Wikileaks : quand la France négociait avec les Etats-Unis le sort de détenus de Guantanamo

« Une partie des calculs de la France sur la question des détenus [de Guantanamo] est de voir comment ils peuvent aider l’administration Obama, dans l’espoir d’améliorer les relations franco-américaines », écrit un diplomate américain à Paris, en janvier 2009, selon un document obtenu par WikiLeaks et révélé par Le Monde.

 

 

En mai 2009, la France accueille l’Algérien Lakhmar Boumediene, innocenté par la justice américaine après avoir passé huit années dans le centre de détention sur l’île de Cuba.

L’Elysée veut faire plus, mais évoque aussi des difficultés, demandant notamment que les renseignements américains livrent plus d’informations sur les détenus. En juin 2009, Jean-David Levitte, le conseiller diplomatique de M.Sarkozy, décrit l’accueil de Lakhmar Boumediene comme « le début d’un processus », ajoutant que Paris veut « évaluer également d’autres candidats », écrit un diplomate américain.

Les responsables français s’inquiètent de la réaction du public en France. M.Levitte parle d’un « manque de marge de manœuvre des autorités françaises, dû au fait que l’opinion française se demande pourquoi la France devrait accueillir des détenus considérés trop dangereux pour être acceptés aux Etats-Unis », note un télégramme. Le Congrès américain s’opposera en effet à ce que des détenus soient transférés vers les Etats-Unis.

PROPOS RASSURANTS

Un autre document américain, le 9 juillet 2009, souligne cette préoccupation française d’image.
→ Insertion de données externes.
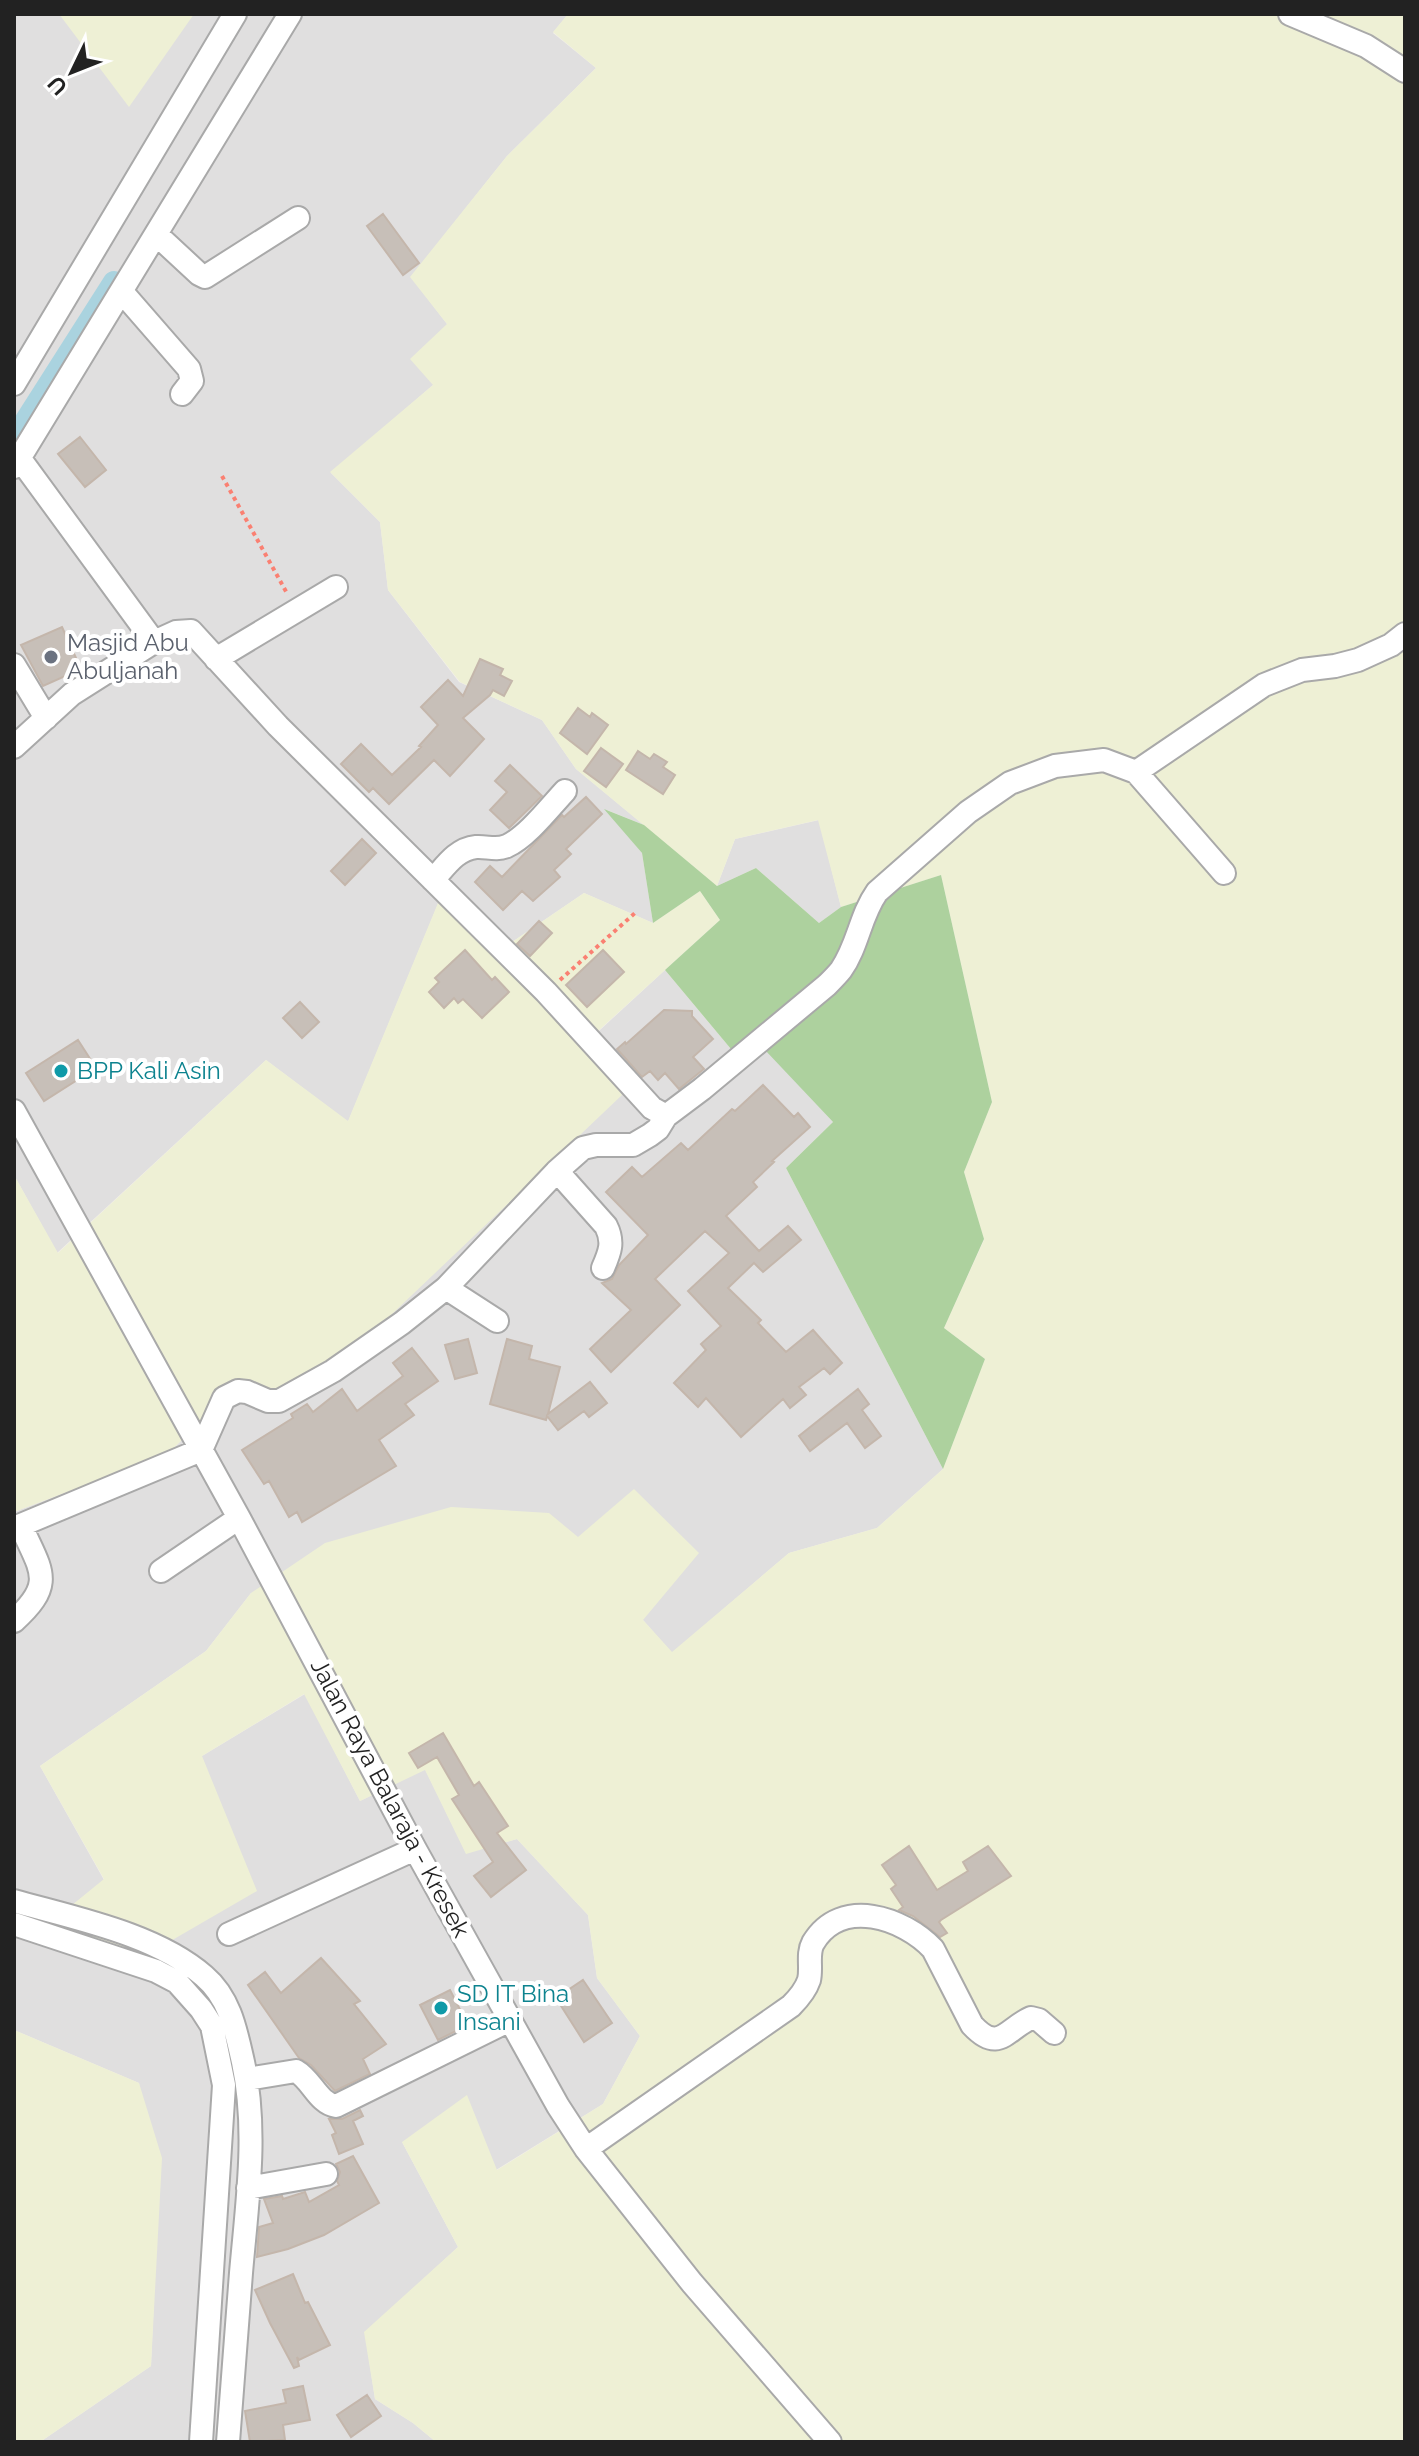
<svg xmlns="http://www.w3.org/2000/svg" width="1419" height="2456" font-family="Raleway,sans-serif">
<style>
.residential{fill:#e0dfdf}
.farmland{fill:#eef0d5}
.forest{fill:#add19e}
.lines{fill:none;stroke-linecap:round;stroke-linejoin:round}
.canal{stroke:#aad3df;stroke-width:22}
.building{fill:#c7bfb8;stroke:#c4b6ab;stroke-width:2}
.minor-casing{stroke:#a9a9a9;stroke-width:26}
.path{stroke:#fa8072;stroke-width:4;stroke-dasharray:4 4;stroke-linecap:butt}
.minor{stroke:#fff;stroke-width:22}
.worship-dot{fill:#6b7280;stroke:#fff;stroke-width:3}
.culture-dot{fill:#0f9aa8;stroke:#fff;stroke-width:3}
.labels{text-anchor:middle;stroke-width:8;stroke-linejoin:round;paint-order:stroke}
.worship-label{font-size:24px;fill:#5b616d;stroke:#fff;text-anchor:start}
.culture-label{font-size:24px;fill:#0d838f;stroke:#fff;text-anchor:start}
.street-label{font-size:24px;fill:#222;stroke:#fff}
</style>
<rect width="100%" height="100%" fill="#f2efe9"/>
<path class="residential" d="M14 14H568L553 33 596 68 507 156 411 277 447 324 433 385 331 473 380 522 388 590 459 682 542 720 576 769 644 825 607 810 642 853 653 923 584 893 493 955 438 904 348 1122 266 1060 57 1253 14 1175Z
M819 820 841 907 819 923 756 868 717 886 735 839Z
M665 970 746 1067 765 1049 833 1122 786 1168 943 1469 877 1528 789 1553 672 1653 643 1620 578 1537 251 1593 206 1651 40 1766 104 1880 45 1927 143 1957 202 1756 305 1694 360 1801 425 1769 466 1853 517 1839 588 1915 597 1978 640 2036 603 2104 496 2170 402 2142 458 2247 365 2333 375 2399 413 2423 436 2442H40L151 2366 155 2273 139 2083 14 2030V1512L168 1454 237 1384 621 1095 587 1042Z"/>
<path class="farmland" d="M59 14H194L129 107Z
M568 14H1405V2442H436L413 2423 375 2399 364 2332 458 2247 402 2142 467 2095 497 2170 603 2104 640 2036 597 1978 588 1915 517 1839 466 1854 425 1770 360 1801 304 1694 202 1756 257 1891 143 1957 44 1928 104 1879 40 1766 206 1651 251 1593 325 1543 451 1507 549 1513 578 1537 634 1489 699 1553 643 1620 672 1652 789 1553 877 1528 943 1469 985 1359 944 1328 984 1240 964 1172 992 1102 941 875 841 907 818 820 735 839 717 886 576 769 542 720 460 682 388 590 380 522 330 472 433 385 410 359 447 324 410 277 507 156 596 68 553 32Z
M700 891 720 920 587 1041 622 1095 391 1315 281 1398 237 1384 168 1454 14 1512V1175L58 1253 266 1060 348 1121 438 903 493 955 584 893 653 923Z
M14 2030 139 2083 162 2158 151 2366 40 2442H14Z"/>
<path class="forest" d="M604 809 644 825 717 886 756 868 819 923 841 907 941 875 992 1102 964 1172 984 1239 944 1328 985 1359 943 1469 786 1168 833 1122 765 1050 746 1067 665 970 720 920 700 891 653 923 642 853Z"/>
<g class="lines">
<path class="canal" d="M14 439 114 282
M173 1959 228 2024 231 2032"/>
</g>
<path class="building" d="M383 214 419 263 403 275 367 226Z
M80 437 106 470 85 487 58 454Z
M62 627 81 669 43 686 21 645Z
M480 659 503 669 500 675 512 681 504 696 493 690 490 695 463 718 484 739 450 776 434 760 389 804 373 788 369 792 341 764 361 744 392 775 421 747 419 746 438 725 421 707 448 680 463 696Z
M578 708 590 717 592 713 608 725 587 754 560 733Z
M601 748 623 764 606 787 584 771Z
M638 751 650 759 654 754 667 762 663 767 675 775 663 794 626 770Z
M510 765 542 796 509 828 490 810 507 792 495 781Z
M586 797 602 814 566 849 571 854 554 870 560 877 533 901 522 891 503 910 475 882 490 866 502 877 562 815 564 817Z
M362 839 376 853 345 885 331 871Z
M539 921 552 933 530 956 517 944Z
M465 950 492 980 495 977 509 992 482 1018 463 999 458 1003 454 998 444 1008 429 992 439 982 435 978Z
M603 950 624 972 587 1007 566 985Z
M300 1002 319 1022 302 1038 283 1018Z
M664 1010 692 1011V1016L713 1039 693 1057 704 1069 679 1089 665 1073 658 1080 650 1071 642 1077 617 1049 625 1042 626 1044Z
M78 1040 96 1068 44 1101 26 1073Z
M763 1085 794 1117 798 1113 810 1127 772 1161 774 1162 753 1182 757 1187 726 1216 759 1251 788 1226 801 1240 763 1272 754 1263 728 1288 761 1320 758 1323 786 1352 813 1330 842 1363 830 1374 824 1368 799 1387 806 1395 790 1408 783 1399 741 1437 706 1398 698 1407 674 1383 706 1350 701 1344 721 1326 688 1291 729 1253 705 1231 655 1279 680 1305 611 1372 590 1349 631 1310 602 1283 612 1279 619 1265 648 1235 606 1192 632 1167 642 1177 681 1143 688 1150 732 1109 735 1111Z
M468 1339 477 1373 455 1379 445 1345Z
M507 1339 532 1346 529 1359 560 1367 548 1414 590 1382 607 1403 589 1417 584 1411 558 1430 547 1416 546 1420 490 1404Z
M412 1348 438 1381 405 1404 414 1415 379 1440 396 1466 302 1522 297 1512 289 1517 269 1481 264 1484 242 1450 293 1418 291 1414 307 1404 313 1412 342 1389 357 1411 403 1376 393 1363Z
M858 1389 869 1404 862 1410 881 1436 865 1448 847 1423 810 1451 799 1436Z
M443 1733 474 1786 479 1782 508 1826 497 1833 526 1870 491 1897 474 1876 493 1862 452 1799 459 1795 437 1757 418 1768 409 1753Z
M909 1846 937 1890 968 1871 963 1862 988 1846 1011 1876 941 1920 939 1922 947 1933 940 1937 913 1916 899 1910 903 1907 891 1889 896 1885 882 1865Z
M321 1958 360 2001 354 2004 386 2044 363 2059 370 2074 335 2091 311 2065 299 2058 248 1985 265 1972 281 1993Z
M583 1980 612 2023 584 2042 556 1998Z
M450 1990 468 2025 438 2040 420 2005Z
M360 2110 363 2116 353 2121 363 2144 339 2154 332 2135 336 2133 329 2119H342Z
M353 2156 379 2203 324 2235 288 2249 257 2257 259 2227 273 2223 264 2199 282 2196 283 2199 305 2192 309 2202 339 2185 337 2181 340 2172 336 2164Z
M293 2274 305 2303 308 2302 330 2345 299 2360 297 2357 299 2366 294 2368 270 2323 255 2290Z
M303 2386 310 2420 283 2425 285 2440 250 2442 245 2411 286 2403 283 2390Z
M367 2395 381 2416 351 2437 337 2415Z"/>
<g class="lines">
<defs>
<path id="minor" d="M1290 14 1366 46 1405 71
M157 235 199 274 205 277 298 218
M122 292 189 369 192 381 182 394
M14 384 235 14
M20 459 154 642
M14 467 290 14
M216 659 336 587
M14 665 46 718
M14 747 72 694 154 642 176 632 191 631 278 726 546 992 652 1108 666 1116
M1136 772 1264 685 1302 670 1335 666 1358 660 1391 645 1405 634
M433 880C445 867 456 849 476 847 487 846 495 851 507 846 527 837 550 807 565 791
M14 1111 239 1518 415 1849 558 2106 586 2149 692 2283 830 2442
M557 1171 606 1226C614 1242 610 1252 603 1268
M446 1288 497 1321
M14 1528 201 1450 224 1398 238 1391 247 1392 268 1401H279L333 1371 402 1323 446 1288 557 1171 583 1148 596 1145H633L650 1135 658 1129 666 1116 702 1089 827 985C832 980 837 975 841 970 858 946 860 916 877 892L968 812 1010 783 1055 766 1104 760 1136 772 1224 873
M161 1571 239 1518
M14 1621C56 1583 41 1571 21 1526
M14 1901C74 1918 156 1934 204 1976 230 1998 236 2031 243 2062 258 2131 247 2203 241 2273 237 2329 232 2386 228 2442
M14 1924 156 1971 177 1982 201 2009 212 2026 224 2085 201 2442
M229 1934 415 1849
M247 2079 296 2071C312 2080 318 2103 336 2106L510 2020
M586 2149 791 2006C798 1999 806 1989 809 1980 812 1968 807 1954 813 1943 841 1896 904 1918 933 1949L972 2025C999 2054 1006 2029 1031 2018L1039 2020 1054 2033
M248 2188 326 2174"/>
</defs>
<use href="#minor" class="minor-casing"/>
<path class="path" d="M222 476 288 595
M560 980 635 913"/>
<use href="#minor" class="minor"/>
</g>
<circle class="worship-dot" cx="51" cy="657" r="8"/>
<g class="culture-dot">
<circle cx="61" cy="1071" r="8"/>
<circle cx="441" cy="2008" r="8"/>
</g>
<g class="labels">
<g class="worship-label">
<text x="67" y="651">Masjid Abu<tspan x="67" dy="28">Abuljanah</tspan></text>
</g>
<g class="culture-label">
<text x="77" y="1079">BPP Kali Asin</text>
<text x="457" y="2002">SD IT Bina<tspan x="457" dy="28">Insani</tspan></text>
</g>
<g class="street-label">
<text transform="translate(390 1798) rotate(62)" y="8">Jalan Raya Balaraja - Kresek</text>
</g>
</g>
<rect width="1419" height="2456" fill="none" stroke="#222222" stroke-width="32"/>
<g transform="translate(72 72) rotate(227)" stroke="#ffffff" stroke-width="6" paint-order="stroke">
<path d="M0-6L14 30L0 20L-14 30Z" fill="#222222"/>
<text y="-12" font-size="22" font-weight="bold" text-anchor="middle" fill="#222222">U</text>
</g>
</svg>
Eric Chevallier, le conseiller spécial de M. Kouchner, annonce à Dan Fried, l’émissaire américain chargé du dossier Guantanamo, que la France est prête à étudier « favorablement six nouveaux dossiers de détenus ». Mais il ajoute qu’une décision positive du Congrès sur le transfèrement de détenus vers les Etats-Unis « n’est pas loin d’être une pré-condition ». M. Chevallier semble aussi vouloir rassurer son interlocuteur : « la France n’interviendra pas négativement dans les discussions menées entre les Etats-Unis et d’autres pays, par exemple l’Espagne, l’Italie et le Portugal » pour l’accueil de détenus.

Lors de la même réunion, un autre diplomate français s’enquiert auprès de M. Fried des « versements financiers accordés par les Etats-Unis » à certains pays comme « l’île de Palau ou l’archipel des Bermudes, après leur accueil de prisonniers ouïghours ». Paris semble ainsi s’intéresser à un accompagnement en argent. « Fried a clarifié que ces fonds ne visent qu’à couvrir des dépenses remboursables, et qu’ils sont minimaux », indique le document américain. Le diplomate français répond que « les autorités françaises ont procédé à un suivi de l’opinion publique à propos de l’accueil de Boumediene, et que l’utilisation d’argent du contribuable pour les transfèrement de détenus constitue une des préoccupations majeures ».

En décembre 2009, la France accueille un deuxième ex-détenu algérien de Guantanamo, Saber Lahmar. Il est à ce jour le dernier. En septembre 2010, l’Algérien Nabil Hadjarad, emprisonné à Guantanamo depuis huit ans, s’est vu opposé un refus des autorités françaises.